<<<<
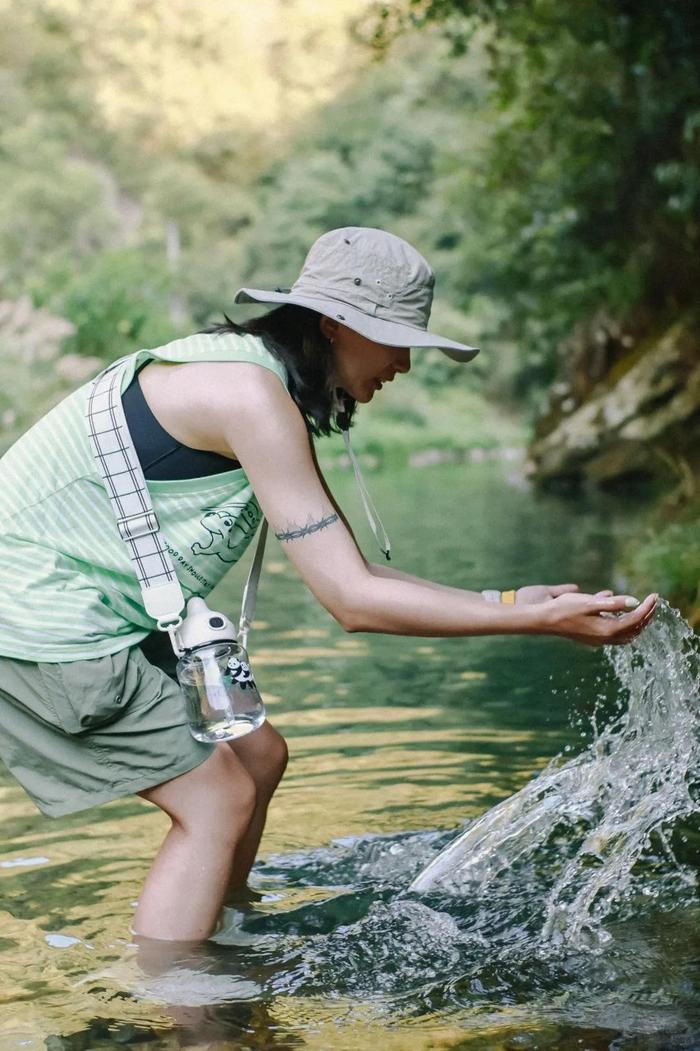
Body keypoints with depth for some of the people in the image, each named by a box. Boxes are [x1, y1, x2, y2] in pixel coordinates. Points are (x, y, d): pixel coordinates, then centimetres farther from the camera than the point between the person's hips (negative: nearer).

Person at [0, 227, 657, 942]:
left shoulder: (276, 398, 9)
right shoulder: (251, 394, -23)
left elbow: (347, 575, 9)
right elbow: (352, 602, -25)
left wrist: (504, 602, 2)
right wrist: (542, 621, -22)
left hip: (95, 614, 10)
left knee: (256, 755, 13)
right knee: (218, 798, -8)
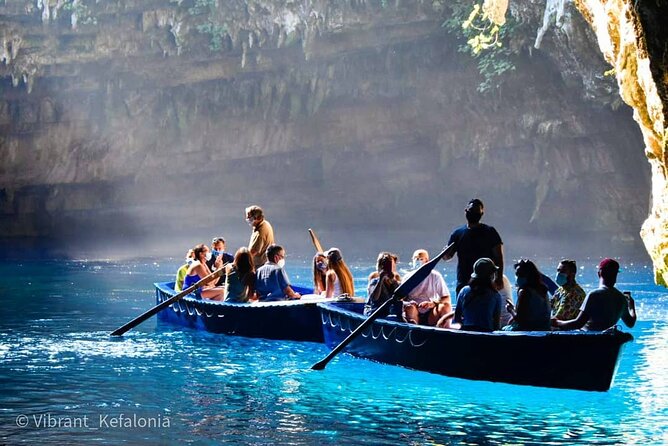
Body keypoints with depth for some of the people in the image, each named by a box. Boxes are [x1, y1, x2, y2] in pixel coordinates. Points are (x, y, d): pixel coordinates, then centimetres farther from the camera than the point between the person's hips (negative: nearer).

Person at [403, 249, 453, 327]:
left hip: (431, 316, 0)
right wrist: (407, 303, -24)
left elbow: (447, 299, -3)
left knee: (446, 306, -28)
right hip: (414, 315, 0)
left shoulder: (435, 276, 3)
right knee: (410, 307, -34)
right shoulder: (408, 278, 6)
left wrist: (433, 304, -23)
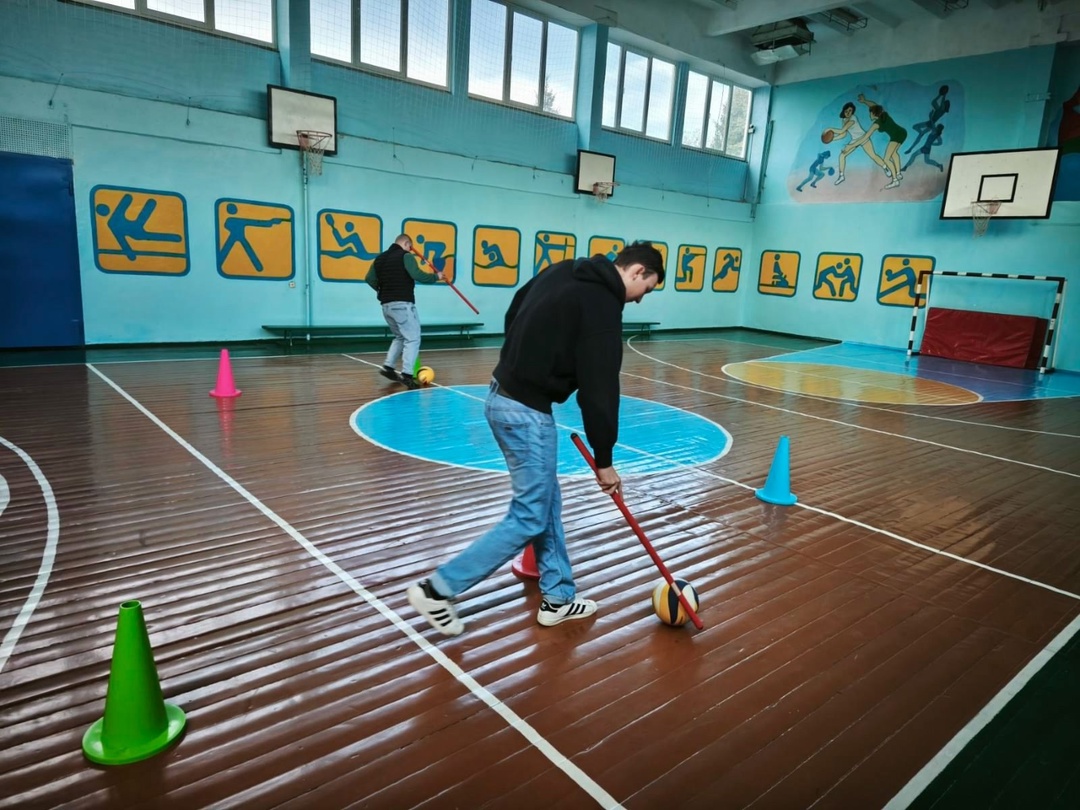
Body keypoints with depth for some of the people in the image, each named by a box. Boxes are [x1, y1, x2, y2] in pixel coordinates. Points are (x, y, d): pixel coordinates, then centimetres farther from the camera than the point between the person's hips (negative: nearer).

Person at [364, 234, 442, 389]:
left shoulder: (380, 258, 14)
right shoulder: (406, 256, -7)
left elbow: (370, 279, 13)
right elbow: (418, 276, -18)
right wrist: (436, 276, -4)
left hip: (386, 305, 8)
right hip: (402, 304, -8)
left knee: (400, 337, 24)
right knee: (412, 339, -5)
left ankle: (388, 367, 18)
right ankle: (406, 375, -15)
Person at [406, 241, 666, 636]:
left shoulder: (564, 271, 12)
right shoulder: (602, 307, -14)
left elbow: (513, 316, 19)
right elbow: (599, 388, -14)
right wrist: (604, 459, -6)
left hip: (504, 395, 10)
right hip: (526, 411, -10)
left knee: (547, 504, 17)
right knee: (529, 518, 0)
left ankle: (557, 597, 28)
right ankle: (437, 589, 6)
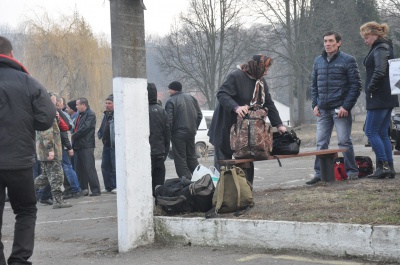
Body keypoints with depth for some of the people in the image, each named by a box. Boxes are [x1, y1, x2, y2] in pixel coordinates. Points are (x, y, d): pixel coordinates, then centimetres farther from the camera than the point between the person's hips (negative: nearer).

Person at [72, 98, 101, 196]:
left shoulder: (90, 114, -7)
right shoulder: (80, 115, 20)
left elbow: (85, 128, -16)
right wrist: (74, 135, 2)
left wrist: (74, 136, -8)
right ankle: (83, 190, 16)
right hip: (78, 145, 9)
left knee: (89, 168, -10)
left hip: (86, 146, -9)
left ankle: (95, 190, -8)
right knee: (80, 169, 10)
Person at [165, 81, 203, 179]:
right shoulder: (191, 98, 9)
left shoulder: (171, 101, -12)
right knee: (192, 156, 17)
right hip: (191, 132, 7)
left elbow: (169, 120, -18)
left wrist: (168, 133, -6)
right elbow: (199, 115, 13)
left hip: (178, 134, -7)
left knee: (180, 159, 0)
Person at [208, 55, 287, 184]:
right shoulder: (236, 76, -16)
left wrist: (278, 124, 4)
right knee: (222, 160, 0)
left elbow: (269, 104, 11)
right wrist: (236, 107, -38)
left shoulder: (261, 82, 8)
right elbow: (222, 94, -23)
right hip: (226, 126, -6)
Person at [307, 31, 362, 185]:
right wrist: (315, 104, 6)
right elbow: (314, 84, 18)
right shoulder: (318, 61, 12)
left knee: (344, 141, -3)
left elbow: (356, 85, -6)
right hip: (323, 110, 5)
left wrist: (346, 106, -13)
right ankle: (319, 174, 11)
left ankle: (352, 171, 8)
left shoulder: (348, 60, -3)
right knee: (321, 143, 6)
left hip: (340, 109, -5)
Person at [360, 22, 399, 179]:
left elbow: (380, 71, -26)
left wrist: (371, 88, -14)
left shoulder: (380, 49, -13)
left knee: (371, 132, -7)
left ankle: (383, 165, -8)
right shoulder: (385, 47, 18)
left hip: (379, 99, -10)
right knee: (382, 133, 10)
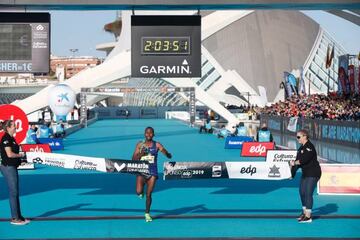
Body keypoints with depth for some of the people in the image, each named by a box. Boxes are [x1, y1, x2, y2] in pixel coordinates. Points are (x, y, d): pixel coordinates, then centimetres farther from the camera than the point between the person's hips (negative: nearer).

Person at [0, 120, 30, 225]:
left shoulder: (11, 138, 14)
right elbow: (9, 154, -22)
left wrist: (19, 155, 6)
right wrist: (20, 155, -8)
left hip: (12, 167, 10)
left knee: (15, 192, 13)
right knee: (13, 192, -5)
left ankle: (18, 216, 19)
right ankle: (15, 218, 1)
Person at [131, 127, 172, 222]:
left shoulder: (157, 145, -2)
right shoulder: (140, 144, 1)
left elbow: (169, 156, -7)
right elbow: (133, 159, 1)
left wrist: (165, 152, -30)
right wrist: (140, 154, -18)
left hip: (152, 173, 0)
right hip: (141, 172, 0)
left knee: (149, 194, 3)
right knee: (139, 191, -18)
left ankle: (147, 213, 23)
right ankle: (141, 192, 21)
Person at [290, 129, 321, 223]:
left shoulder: (309, 147, -17)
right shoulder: (301, 148, 12)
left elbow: (304, 159, -28)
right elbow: (298, 160, 14)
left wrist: (294, 163, -13)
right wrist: (292, 173, 13)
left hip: (313, 174, -10)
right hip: (305, 173, 10)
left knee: (308, 193, -11)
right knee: (302, 192, 15)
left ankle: (308, 216, -8)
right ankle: (305, 212, 31)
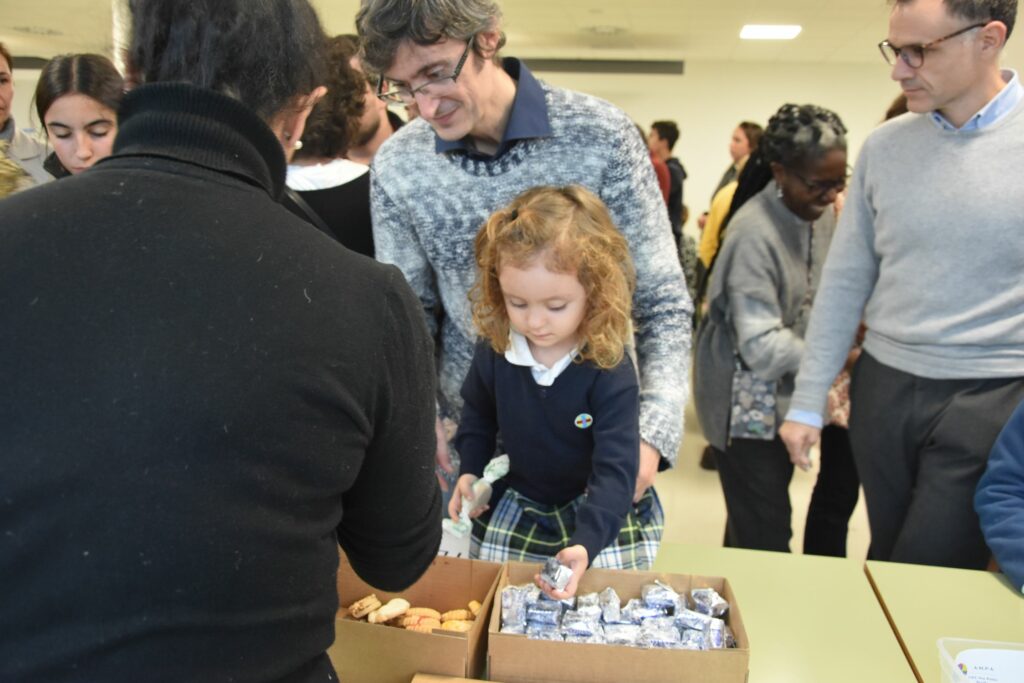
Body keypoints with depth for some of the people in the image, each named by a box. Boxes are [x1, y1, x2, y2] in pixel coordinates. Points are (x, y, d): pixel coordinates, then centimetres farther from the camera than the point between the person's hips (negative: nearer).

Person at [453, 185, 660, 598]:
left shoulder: (610, 372, -26)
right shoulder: (494, 350, -13)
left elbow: (615, 469, -31)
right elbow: (478, 413, 9)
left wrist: (586, 545, -44)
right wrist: (470, 470, -4)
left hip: (601, 510, -3)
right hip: (516, 504, 3)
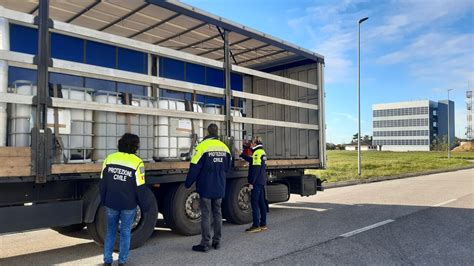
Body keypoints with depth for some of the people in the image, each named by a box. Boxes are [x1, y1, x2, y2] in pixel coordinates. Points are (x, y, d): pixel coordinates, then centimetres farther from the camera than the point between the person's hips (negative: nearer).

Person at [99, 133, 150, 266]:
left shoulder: (109, 159, -1)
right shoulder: (137, 162, -13)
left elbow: (103, 183, 6)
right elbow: (140, 188, -10)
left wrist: (103, 200, 19)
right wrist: (144, 205, 2)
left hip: (111, 203, 3)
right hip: (129, 205, -3)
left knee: (110, 232, 16)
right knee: (125, 233, 9)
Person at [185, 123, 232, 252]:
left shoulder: (202, 146, -13)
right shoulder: (224, 147, 3)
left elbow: (194, 168, -13)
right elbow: (227, 167, 12)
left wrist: (188, 184, -1)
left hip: (205, 187, -5)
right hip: (219, 188, 5)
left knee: (206, 215, 2)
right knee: (217, 213, 14)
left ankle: (205, 244, 6)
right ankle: (217, 241, 21)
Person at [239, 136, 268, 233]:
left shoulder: (257, 152, -14)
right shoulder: (262, 152, 16)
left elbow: (255, 168, -20)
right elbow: (252, 161, 27)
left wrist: (251, 182, -20)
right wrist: (241, 154, 31)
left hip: (257, 182, -10)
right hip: (262, 181, 10)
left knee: (254, 202, -7)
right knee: (261, 202, 13)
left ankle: (256, 225, -6)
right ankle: (263, 224, 19)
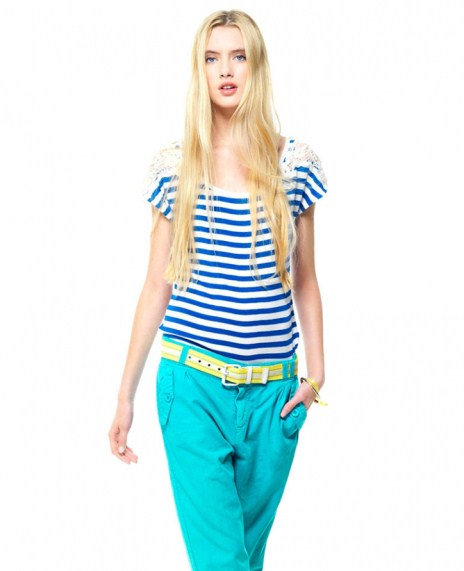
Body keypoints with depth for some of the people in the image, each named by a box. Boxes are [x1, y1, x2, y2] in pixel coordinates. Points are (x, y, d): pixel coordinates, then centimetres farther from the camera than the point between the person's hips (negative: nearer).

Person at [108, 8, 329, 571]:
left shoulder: (294, 162, 2)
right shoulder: (174, 165, 2)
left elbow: (305, 281, 9)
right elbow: (157, 286, 6)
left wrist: (316, 375, 1)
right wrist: (125, 395, 7)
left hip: (272, 391, 1)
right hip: (193, 385, -1)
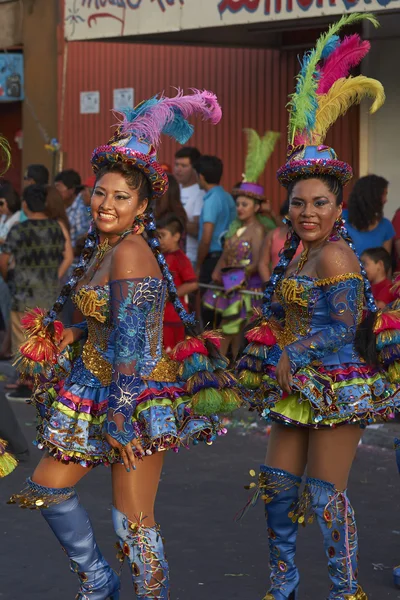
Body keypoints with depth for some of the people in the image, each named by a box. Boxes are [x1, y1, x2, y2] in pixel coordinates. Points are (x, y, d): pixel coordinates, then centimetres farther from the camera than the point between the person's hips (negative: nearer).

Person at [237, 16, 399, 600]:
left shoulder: (335, 255, -15)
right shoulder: (294, 251, 10)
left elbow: (344, 328, -18)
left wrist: (293, 359, -12)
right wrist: (273, 361, 6)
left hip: (336, 385, -9)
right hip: (296, 385, 9)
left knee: (327, 493, -3)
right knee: (278, 481, 12)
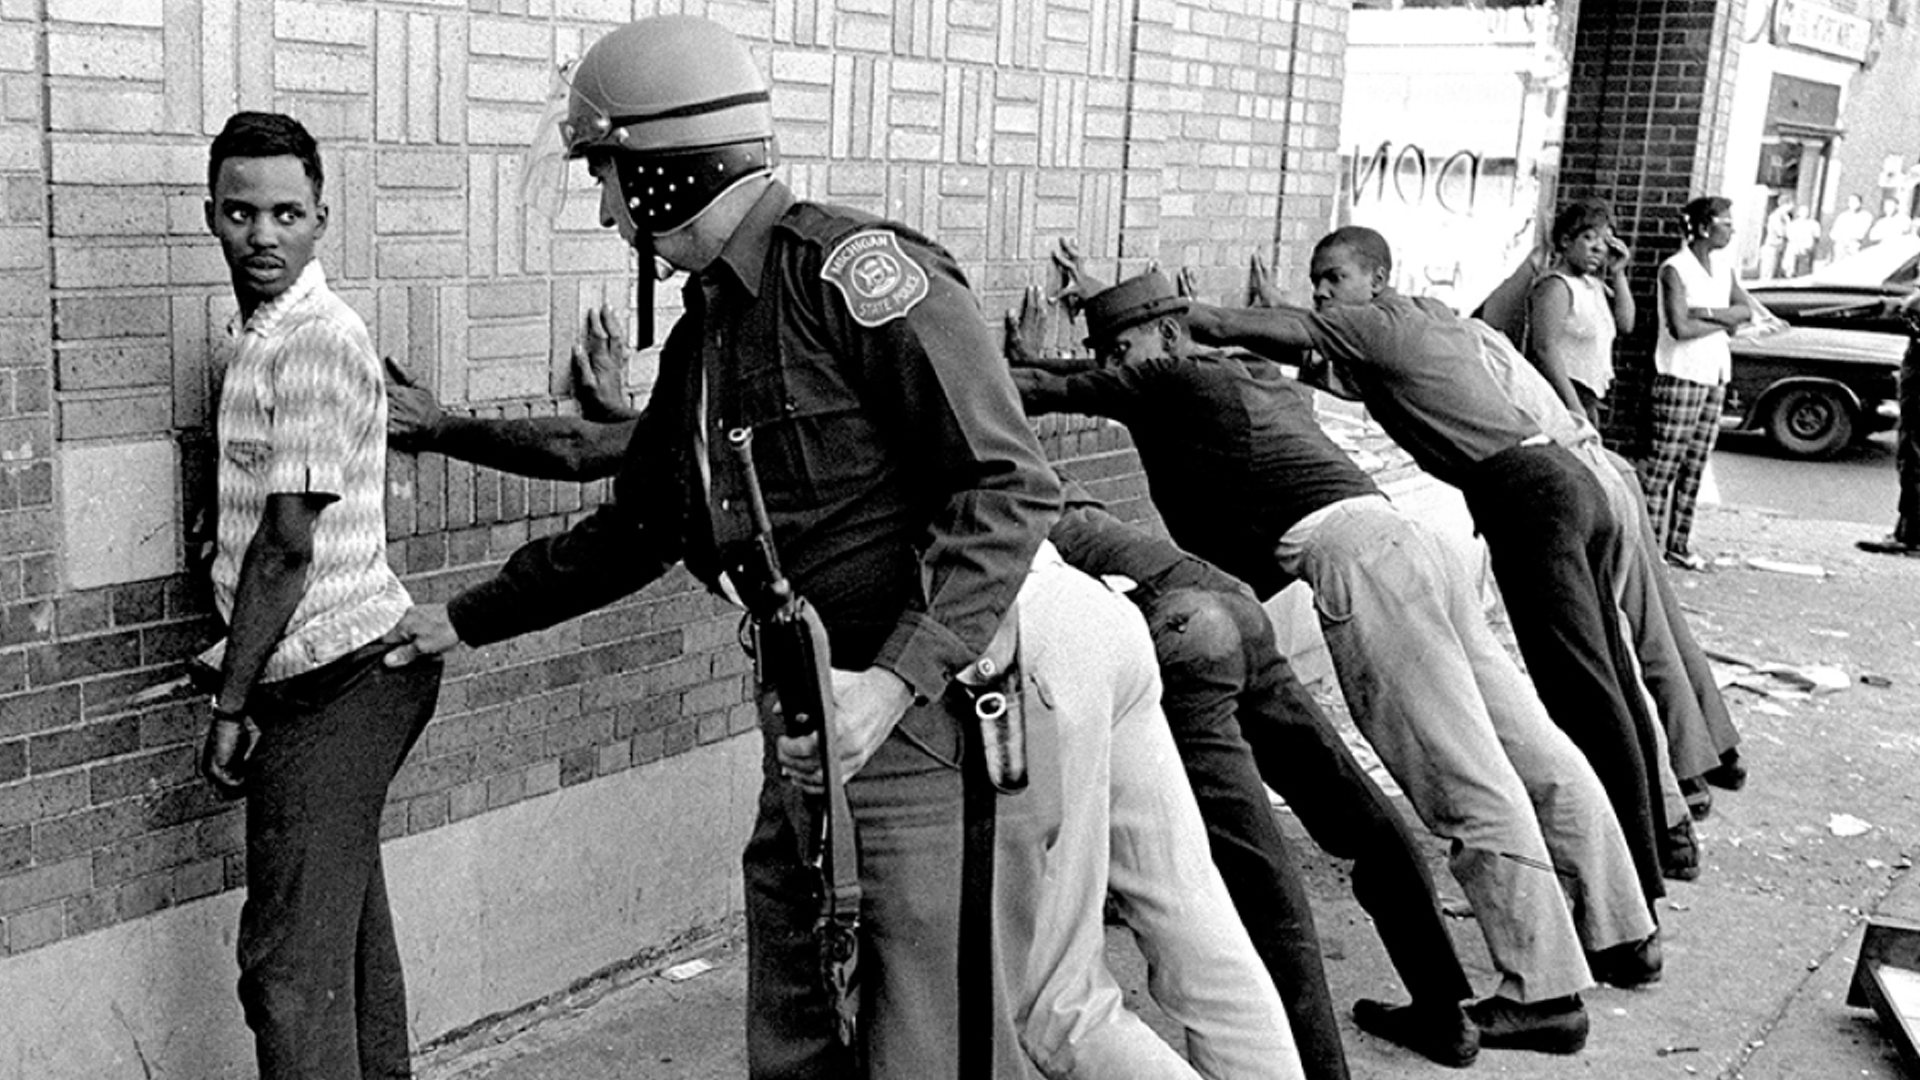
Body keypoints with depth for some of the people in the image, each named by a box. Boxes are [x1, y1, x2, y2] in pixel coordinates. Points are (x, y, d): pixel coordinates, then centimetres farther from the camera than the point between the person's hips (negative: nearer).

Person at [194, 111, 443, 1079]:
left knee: (291, 962, -6)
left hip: (338, 678, -10)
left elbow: (289, 544, -18)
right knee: (348, 931, 18)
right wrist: (234, 664, 14)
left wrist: (230, 702, -13)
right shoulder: (245, 343, 15)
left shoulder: (314, 344, -15)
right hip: (339, 672, 10)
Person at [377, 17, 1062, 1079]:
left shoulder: (857, 271, -15)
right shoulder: (702, 332, 14)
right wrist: (467, 618, 29)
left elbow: (1006, 487, -20)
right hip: (804, 721, 9)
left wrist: (895, 681, -27)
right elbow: (636, 525, 25)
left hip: (922, 714, -9)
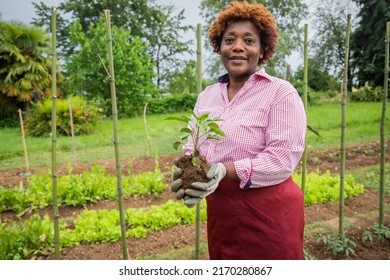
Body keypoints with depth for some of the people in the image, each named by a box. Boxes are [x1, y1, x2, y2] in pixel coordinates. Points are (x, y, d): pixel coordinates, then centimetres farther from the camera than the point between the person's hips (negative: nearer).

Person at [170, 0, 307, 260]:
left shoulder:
>>>>
- **WHAT TO PRODUCE**
If a line falls between the first line of the records above and the line containing "left wrist: (433, 304, -23)", inclusive, retype it exactly; leave pictures out.

- **TASK RESULT**
Body keypoints with depth for some of the people in the image, each named by a box. Boxes are [x1, y1, x2, y2] in pixel coordinates. Points are (x, y, d): pixel coordinates, then centimetres farther from the camera than the point between the person's hips (negative: nearer).

Person at [0, 227, 657, 942]:
left shoulder: (276, 398, 9)
right shoulder: (251, 394, -23)
left elbow: (347, 575, 9)
right elbow: (352, 602, -25)
left wrist: (504, 602, 2)
right wrist: (542, 621, -22)
left hip: (95, 614, 10)
left knee: (256, 755, 13)
right knee: (218, 798, -8)
Body keypoints with depth for some of the people in the image, each named by a box. Boxes are [x1, y1, x2, y2] in pixel coordinates. Points are (x, y, d): pixel coordinates, then centimetres farther from the camera than the point between the person's hips (negative: nearer).

Person at [403, 249, 453, 327]:
left hip: (431, 316, 0)
right wrist: (407, 303, -24)
left elbow: (447, 299, -3)
left knee: (446, 306, -28)
right hip: (414, 315, 0)
left shoulder: (435, 276, 3)
right knee: (410, 307, -34)
right shoulder: (408, 278, 6)
left wrist: (433, 304, -23)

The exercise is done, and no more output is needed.